Somehow you needed to get used to having an unexpected and sudden interaction with one and another – on live video, but still it brought back the heavily missed opportunity to get in personal touch with other participants who are sharing possibly similar interests.

rc3 world (screenshot by derstandard.at)

The FOSDEM 2021, the worlds biggest conference on Free and Open Source Software usually taking place in Bruxelles, had for me a very convincing overall concept. The organizers and infrastructure artists have done a tremendous job that allowed for the most impressive conference experience so far and for long. Naturally and purely based on Free Software, at its core matrix, element, and Jitsi.

How did it work and what was so great about it?

Presentations of specific areas of interest had been summarized in virtual rooms with a fixed agenda, like in most physical conferences.
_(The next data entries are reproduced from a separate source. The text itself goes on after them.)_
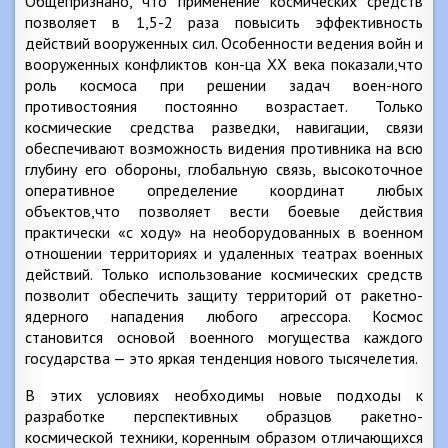
Общепризнано, что применение космических средств
позволяет в 1,5-2 раза повысить эффективность
действий вооруженных сил. Особенности ведения войн и
вооруженных конфликтов кон-ца XX века показали,что
роль космоса при решении задач воен-ного
противостояния постоянно возрастает. Только
космические средства разведки, навигации, связи
обеспечивают возможность видения противника на всю
глубину его обороны, глобальную связь, высокоточное
оперативное определение координат любых
объектов,что позволяет вести боевые действия
практически «с ходу» на необорудованных в военном
отношении территориях и удаленных театрах военных
действий. Только использование космических средств
позволит обеспечить защиту территорий от ракетно-
ядерного нападения любого агрессора. Космос
становится основой военного могущества каждого
государства — это яркая тенденция нового тысячелетия.
В этих условиях необходимы новые подходы к
разработке перспективных образцов ракетно-
космической техники, коренным образом отличающихся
Participants logged into a chat infrastructure which represented the rooms by group conversations. You would simply join the room(s) that you are interested in and could start texting with each other and the speakers like on IRC. Talks had been recorded beforehand and where automatically started – by the computer (systemd) – at their scheduled time. Its audio and video were streamed right above your chat window. When the talk ended, the Q&As were streamed live for a fixed amount of time within that room until the next talk started auto-playing according to schedule. During that first part of the Q&A session of a talk, moderators where clarifying upvoted questions and comments from the chat and interacting realtime with the presenters. Those interested could then continue discussing with the speakers and further extend their conversation by switching to a separate room. So per talk you had a dedicated room for the second part of the Q&A that would open shortly after and even allowed anyone there to interact live via audio and video.

In sum that meant that you could check the schedule for topics you are interested in, connect at the announced time and be sure to really listen to that talk instead of watching tech staff doing mic checks or heavily delayed earlier talks whilst being unsure about if and when the one you came for would actually start.

In addition the highly valued Q&A and following backstage (and off the record) conversations could still take place without interrupting or being interrupted by the subsequent talk.

Just impressive and so useful! Thanks a lot to all who made this happen and work that well! These concepts are now here to stay, even when conferences will hopefully resume soon back in the physical world.

2021/02/15 – Updated link of [matrix] to point at the now available summary of their efforts for FOSDEM 2021.